• Sección de texto:
______

USHUAIA.- El sistema educativo de Tierra del Fuego enfrenta una escalada de conflicto que volverá a resentir el dictado de clases en toda la isla. A través de un congreso provincial realizado de manera virtual, en el cual participaron más de 140 delegados y delegadas, los representantes de los trabajadores resolvieron un contundente plan de acción. La determinación surgió como respuesta negativa al ofrecimiento de haberes realizado por el Ejecutivo y ante la demanda persistente de un incremento real en el presupuesto destinado a la educación pública.
El núcleo de la protesta se concentrará durante el miércoles 8 y el jueves 9 de abril. Para la primera jornada de paro, la organización gremial convocó a una concentración en la capital fueguina que partirá desde la Escuela Nº 1 con destino a la Legislatura provincial. El objetivo de la marcha es presionar por el tratamiento inmediato de la Ley de Financiamiento Educativo, una normativa que el sector considera fundamental para el sostenimiento de las instituciones. El día concluirá con una olla popular frente a la Casa de Gobierno para exponer la situación social de los docentes.

______

• Listado proporcionado:
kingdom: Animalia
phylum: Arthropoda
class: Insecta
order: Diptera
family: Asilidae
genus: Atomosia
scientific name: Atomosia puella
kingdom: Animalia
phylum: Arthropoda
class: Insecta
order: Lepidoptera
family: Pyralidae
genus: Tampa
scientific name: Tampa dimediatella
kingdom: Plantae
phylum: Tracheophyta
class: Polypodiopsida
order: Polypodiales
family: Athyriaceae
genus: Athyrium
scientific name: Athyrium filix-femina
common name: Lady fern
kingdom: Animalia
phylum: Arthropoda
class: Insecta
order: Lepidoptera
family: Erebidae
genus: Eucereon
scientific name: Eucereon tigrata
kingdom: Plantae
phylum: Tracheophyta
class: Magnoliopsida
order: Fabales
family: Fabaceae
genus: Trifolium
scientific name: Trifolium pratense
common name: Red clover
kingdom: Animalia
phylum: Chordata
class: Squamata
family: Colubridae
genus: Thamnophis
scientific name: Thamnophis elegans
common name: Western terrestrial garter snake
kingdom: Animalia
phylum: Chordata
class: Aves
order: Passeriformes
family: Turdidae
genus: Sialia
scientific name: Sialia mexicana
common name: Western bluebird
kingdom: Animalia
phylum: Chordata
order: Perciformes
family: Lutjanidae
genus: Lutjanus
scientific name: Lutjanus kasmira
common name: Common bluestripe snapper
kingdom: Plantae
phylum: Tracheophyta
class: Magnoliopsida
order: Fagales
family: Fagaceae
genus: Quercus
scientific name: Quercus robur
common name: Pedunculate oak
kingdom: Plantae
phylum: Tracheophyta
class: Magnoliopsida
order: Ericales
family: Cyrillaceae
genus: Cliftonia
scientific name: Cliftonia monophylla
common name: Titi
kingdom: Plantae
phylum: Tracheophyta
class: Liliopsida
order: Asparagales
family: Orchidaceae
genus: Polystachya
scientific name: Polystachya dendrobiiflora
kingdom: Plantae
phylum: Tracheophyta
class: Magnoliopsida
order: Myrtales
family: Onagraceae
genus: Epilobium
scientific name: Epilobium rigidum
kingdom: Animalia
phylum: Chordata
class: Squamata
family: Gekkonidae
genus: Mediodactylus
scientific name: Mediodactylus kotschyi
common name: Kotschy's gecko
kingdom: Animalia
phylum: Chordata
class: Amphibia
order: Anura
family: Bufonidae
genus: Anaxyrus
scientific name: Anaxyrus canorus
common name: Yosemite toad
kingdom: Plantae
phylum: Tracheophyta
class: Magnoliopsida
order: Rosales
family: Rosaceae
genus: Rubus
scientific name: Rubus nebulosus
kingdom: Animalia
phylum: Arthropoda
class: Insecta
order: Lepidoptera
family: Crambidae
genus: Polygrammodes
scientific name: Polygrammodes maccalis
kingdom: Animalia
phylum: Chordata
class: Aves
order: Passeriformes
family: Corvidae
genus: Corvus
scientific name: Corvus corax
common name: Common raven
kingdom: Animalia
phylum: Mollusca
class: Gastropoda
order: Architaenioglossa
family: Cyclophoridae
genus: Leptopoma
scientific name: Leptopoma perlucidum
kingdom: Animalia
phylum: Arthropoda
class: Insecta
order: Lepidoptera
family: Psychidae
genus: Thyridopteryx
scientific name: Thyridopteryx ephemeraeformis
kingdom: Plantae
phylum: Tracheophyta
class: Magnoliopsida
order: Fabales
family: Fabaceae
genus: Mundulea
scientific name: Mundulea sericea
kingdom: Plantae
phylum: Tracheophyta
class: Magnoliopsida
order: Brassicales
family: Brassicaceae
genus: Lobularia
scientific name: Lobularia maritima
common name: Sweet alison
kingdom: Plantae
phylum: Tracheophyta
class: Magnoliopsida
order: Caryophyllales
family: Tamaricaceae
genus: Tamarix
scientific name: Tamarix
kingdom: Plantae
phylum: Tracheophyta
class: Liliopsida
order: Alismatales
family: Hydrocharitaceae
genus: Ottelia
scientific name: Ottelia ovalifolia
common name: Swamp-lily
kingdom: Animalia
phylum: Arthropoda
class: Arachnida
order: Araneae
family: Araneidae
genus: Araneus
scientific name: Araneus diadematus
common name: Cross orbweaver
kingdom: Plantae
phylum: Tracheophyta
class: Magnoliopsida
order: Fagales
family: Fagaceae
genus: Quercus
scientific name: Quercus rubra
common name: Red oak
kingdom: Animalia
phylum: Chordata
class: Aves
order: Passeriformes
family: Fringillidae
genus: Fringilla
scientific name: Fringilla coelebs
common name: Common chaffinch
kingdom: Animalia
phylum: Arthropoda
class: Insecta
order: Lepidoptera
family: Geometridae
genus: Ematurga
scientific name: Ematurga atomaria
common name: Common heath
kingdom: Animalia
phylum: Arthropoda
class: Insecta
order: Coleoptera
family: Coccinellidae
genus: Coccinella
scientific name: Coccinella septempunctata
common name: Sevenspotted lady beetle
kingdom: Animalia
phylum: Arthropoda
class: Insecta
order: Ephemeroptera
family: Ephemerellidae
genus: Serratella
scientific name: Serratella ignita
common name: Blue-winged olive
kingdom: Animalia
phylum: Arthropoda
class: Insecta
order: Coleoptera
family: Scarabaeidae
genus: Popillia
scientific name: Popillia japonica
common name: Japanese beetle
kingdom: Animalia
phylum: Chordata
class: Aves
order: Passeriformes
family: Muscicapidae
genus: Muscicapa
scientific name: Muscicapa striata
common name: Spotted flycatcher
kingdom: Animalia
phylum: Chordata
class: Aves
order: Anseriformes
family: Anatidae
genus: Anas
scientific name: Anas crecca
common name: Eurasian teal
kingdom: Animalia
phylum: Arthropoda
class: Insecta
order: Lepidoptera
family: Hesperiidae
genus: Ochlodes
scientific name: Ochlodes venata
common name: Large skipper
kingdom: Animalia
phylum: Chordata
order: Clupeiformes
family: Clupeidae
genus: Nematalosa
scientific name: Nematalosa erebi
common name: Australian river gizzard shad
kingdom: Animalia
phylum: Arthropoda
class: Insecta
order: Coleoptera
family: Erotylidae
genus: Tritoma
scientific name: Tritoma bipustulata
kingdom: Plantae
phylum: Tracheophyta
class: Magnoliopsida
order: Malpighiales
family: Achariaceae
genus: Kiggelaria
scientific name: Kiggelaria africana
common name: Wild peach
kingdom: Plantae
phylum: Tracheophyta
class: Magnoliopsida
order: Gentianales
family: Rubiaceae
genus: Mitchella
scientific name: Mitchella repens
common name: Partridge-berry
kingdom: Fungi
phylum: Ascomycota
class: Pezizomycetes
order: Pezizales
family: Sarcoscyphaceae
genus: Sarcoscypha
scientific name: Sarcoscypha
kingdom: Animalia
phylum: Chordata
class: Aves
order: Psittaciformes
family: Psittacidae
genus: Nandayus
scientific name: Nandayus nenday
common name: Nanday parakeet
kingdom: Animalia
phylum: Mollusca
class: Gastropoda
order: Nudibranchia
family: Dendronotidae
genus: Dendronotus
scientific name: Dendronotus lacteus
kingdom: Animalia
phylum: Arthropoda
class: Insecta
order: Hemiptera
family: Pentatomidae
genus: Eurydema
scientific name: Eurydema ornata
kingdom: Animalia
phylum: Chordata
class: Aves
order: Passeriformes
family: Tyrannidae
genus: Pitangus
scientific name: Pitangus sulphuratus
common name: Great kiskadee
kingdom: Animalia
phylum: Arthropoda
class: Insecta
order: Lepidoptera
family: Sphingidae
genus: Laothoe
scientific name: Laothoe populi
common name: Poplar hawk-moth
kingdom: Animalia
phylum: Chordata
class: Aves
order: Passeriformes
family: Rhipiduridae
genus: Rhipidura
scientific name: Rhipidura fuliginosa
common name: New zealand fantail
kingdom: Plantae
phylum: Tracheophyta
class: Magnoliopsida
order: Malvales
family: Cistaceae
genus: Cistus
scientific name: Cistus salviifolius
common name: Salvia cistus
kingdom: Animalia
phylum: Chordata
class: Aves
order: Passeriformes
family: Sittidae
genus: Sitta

______

• Lista de tareas:
1. Según la nota sobre el paro docente, ¿desde qué lugar sale la concentración de la primera jornada?
2. En la nota sobre el paro docente, reemplaza "contundente" por "firme" y vuelve a escribir el tramo que empieza con "USHUAIA.- El sistema" y sigue hasta "la educación pública.".
3. Sigue escribiendo la nota sobre el paro docente a partir de donde termina.
El listado viene de otra fuente.

• Respuestas:
1. Desde la Escuela Nº 1.

2.
USHUAIA.- El sistema educativo de Tierra del Fuego enfrenta una escalada de conflicto que volverá a resentir el dictado de clases en toda la isla. A través de un congreso provincial realizado de manera virtual, en el cual participaron más de 140 delegados y delegadas, los representantes de los trabajadores resolvieron un firme plan de acción. La determinación surgió como respuesta negativa al ofrecimiento de haberes realizado por el Ejecutivo y ante la demanda persistente de un incremento real en el presupuesto destinado a la educación pública.

3.
Durante la segunda fecha del cese de actividades, las manifestaciones se trasladarán a las calles de las tres ciudades de la provincia de manera simultánea. Se prevé que el jueves 9 las columnas de trabajadores refuercen el reclamo en Río Grande, Tolhuin y Ushuaia, buscando nacionalizar el conflicto y mostrar la unidad de los distintos distritos escolares. Los delegados anticiparon que el nivel de acatamiento será elevado, lo que generará un impacto directo en la actividad cotidiana de las familias fueguinas.
Las medidas de fuerza no se limitarán únicamente a los días de huelga, sino que contemplan diversas acciones de protesta que se extenderán hasta el viernes 10 de abril. Desde la dirigencia sindical señalaron que la falta de respuestas satisfactorias por parte de las autoridades educativas obliga a endurecer la postura en defensa del salario y de las condiciones edilicias de los establecimientos. La expectativa está puesta ahora en una posible convocatoria oficial que permita destrabar un conflicto que amenaza con prolongarse durante las próximas semanas.